Da redação
O Tribunal Superior Eleitoral (TSE) criou dois novos núcleos estratégicos voltados a reforçar a segurança, a normalidade e a integridade das Eleições 2026. As Portarias TSE nº 528 e nº 529, publicadas nesta quinta-feira (20), instituíram, respectivamente, o Núcleo Institucional de Apoio Eleitoral (NIAE) e o Núcleo Institucional de Garantia dos Direitos Eleitorais (NIGDE).
As duas estruturas vão atuar durante a preparação e a realização das eleições, além da apuração dos resultados, em articulação com órgãos públicos e instituições responsáveis por áreas estratégicas para o funcionamento do processo eleitoral.
Apoio à continuidade de serviços essenciais
O Núcleo Institucional de Apoio Eleitoral (NIAE) ficará responsável por atuar na prevenção e solução de problemas que possam comprometer serviços e estruturas necessários à segurança e à normalidade das eleições. A atuação abrange eventuais intercorrências decorrentes de condições ambientais, estruturais ou funcionais, com o objetivo de restabelecer a normalidade de serviços e bens essenciais ao processo eleitoral.
O grupo contará com representantes de instituições estratégicas, entre elas o Operador Nacional do Sistema Elétrico (ONS), a Agência Nacional de Telecomunicações (Anatel), a Agência Nacional de Energia Elétrica (Aneel), as Forças Armadas, a Polícia Federal, a Polícia Rodoviária Federal, a Agência Brasileira de Inteligência (Abin) e a Secretaria Nacional de Segurança Pública. Também integrará o núcleo a Sala Nacional de Situação Climática para as Eleições 2026, criada pelo TSE para acompanhar riscos meteorológicos, hidrológicos e desastres naturais que possam afetar o pleito.

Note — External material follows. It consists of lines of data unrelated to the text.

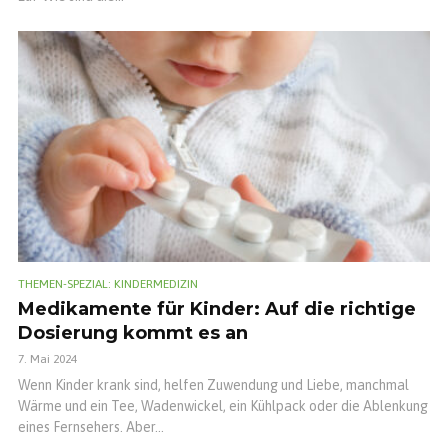
THEMEN-SPEZIAL: KINDERMEDIZIN
Medikamente für Kinder: Auf die richtige
Dosierung kommt es an
7. Mai 2024
Wenn Kinder krank sind, helfen Zuwendung und Liebe, manchmal
Wärme und ein Tee, Wadenwickel, ein Kühlpack oder die Ablenkung
eines Fernsehers. Aber...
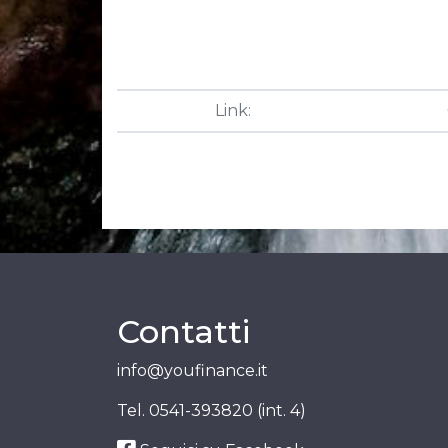
Link:
Contatti
info@youfinance.it
Tel.
0541-393820 (int. 4)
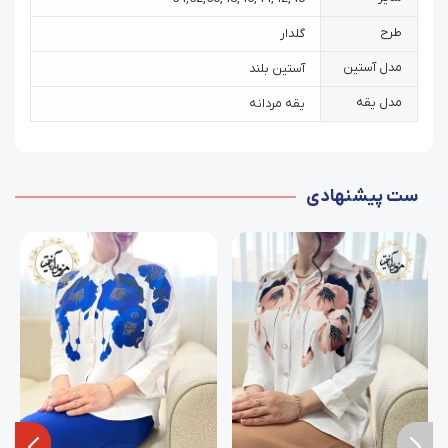
طرح
گلدار
مدل آستین
آستین بلند
مدل یقه
یقه مردانه
ست پیشنهادی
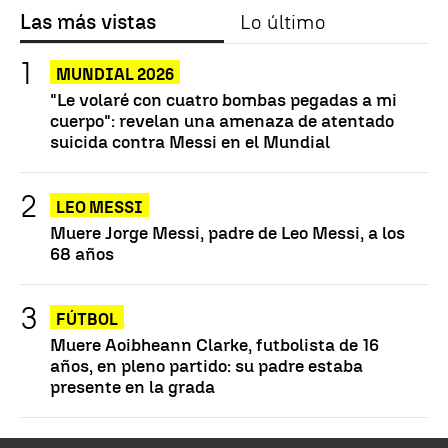
Las más vistas
Lo último
MUNDIAL 2026
"Le volaré con cuatro bombas pegadas a mi
cuerpo": revelan una amenaza de atentado
suicida contra Messi en el Mundial
LEO MESSI
Muere Jorge Messi, padre de Leo Messi, a los
68 años
FÚTBOL
Muere Aoibheann Clarke, futbolista de 16
años, en pleno partido: su padre estaba
presente en la grada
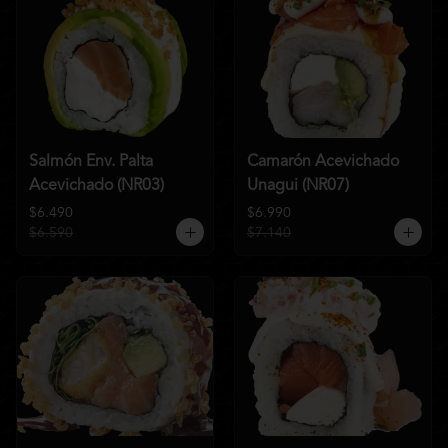
Salmón Env. Palta
Camarón Acevichado
Acevichado (NR03)
Unagui (NR07)
$6.490
$6.990
$6.590
$7.140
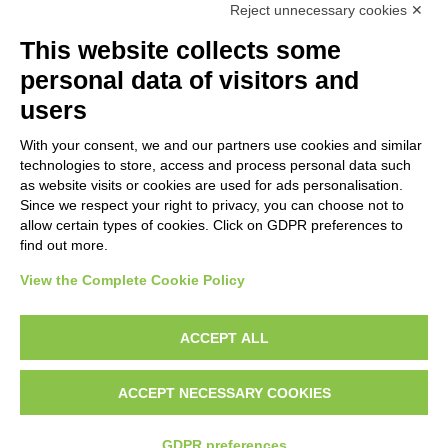
Reject unnecessary cookies ✕
SUBJECT
This website collects some
personal data of visitors and
OBJECT
users
With your consent, we and our partners use cookies and similar
LOCATION
technologies to store, access and process personal data such
as website visits or cookies are used for ads personalisation.
Since we respect your right to privacy, you can choose not to
CENTURY
allow certain types of cookies. Click on GDPR preferences to
find out more.
View the Complete Cookie Policy
AVVERTENZE LEGALI: IMMAGINI PUBBLICATE SUL SITO
Le immagini e le foto presenti in questo sito sono soggette alle norme sul
ACCEPT ALL
diritto d’autore, legge 22 aprile 1941 n. 633. I diritti degli autori, degli artisti e
dei fotografi che hanno realizzato le opere e le immagini, degli enti e delle
ACCEPT NECESSARY COOKIES
istituzioni che ne sono proprietari, sono riservati. Si vieta quindi la
riproduzione con qualsiasi mezzo effettuata, anche per uso gratuito o
personale.
GDPR preferences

O NIAE funcionará até 24 horas após a realização do segundo turno das Eleições 2026, marcado para 25 de outubro.
Garantia dos direitos eleitorais
Já o Núcleo Institucional de Garantia dos Direitos Eleitorais (NIGDE) terá como objetivo assegurar a legalidade das condutas de candidatas e candidatos e o respeito aos eleitores, além de contribuir para a tranquilidade e a segurança do eleitorado, de servidores e de juízes eleitorais. O Núcleo também atuará na prevenção e apuração de práticas criminosas relacionadas direta ou indiretamente ao processo eleitoral, ou que possam atingir os direitos à liberdade e à segurança de eleitores e servidores da Justiça Eleitoral.
Quando necessário, o NIGDE poderá encaminhar informações às autoridades judiciais e aos membros do Ministério Público competentes, subsidiando a adoção de providências investigatórias ou processuais. O Núcleo será presidido pelo presidente do TSE, ministro Kassio Nunes Marques, ou por representante por ele designado, e contará com integrantes do TSE, da Procuradoria-Geral Eleitoral, da Polícia Federal, do Ministério Público dos Estados, do Grupo de Atuação Especial de Combate ao Crime Organizado (Gaeco), da Polícia Rodoviária Federal, da Secretaria Nacional de Segurança Pública e da Abin, além de um especialista em segurança institucional.
Atuação conjunta com tribunais regionais
A atuação do NIGDE está prevista até a realização do segundo turno das eleições, podendo ser prorrogada em caso de necessidade, conforme a avaliação dos responsáveis pela condução do núcleo.
Segundo o TSE, os dois núcleos poderão atuar em conjunto com estruturas semelhantes instituídas pelos tribunais regionais eleitorais (TREs), ampliando a coordenação entre os órgãos envolvidos na organização e na proteção do pleito em todo o país.
Com a criação do NIAE e do NIGDE, o TSE busca consolidar uma rede integrada de instituições capaz de responder rapidamente a riscos operacionais, climáticos e criminais que possam comprometer o bom andamento das Eleições 2026, garantindo tanto a infraestrutura quanto os direitos dos envolvidos no processo eleitoral.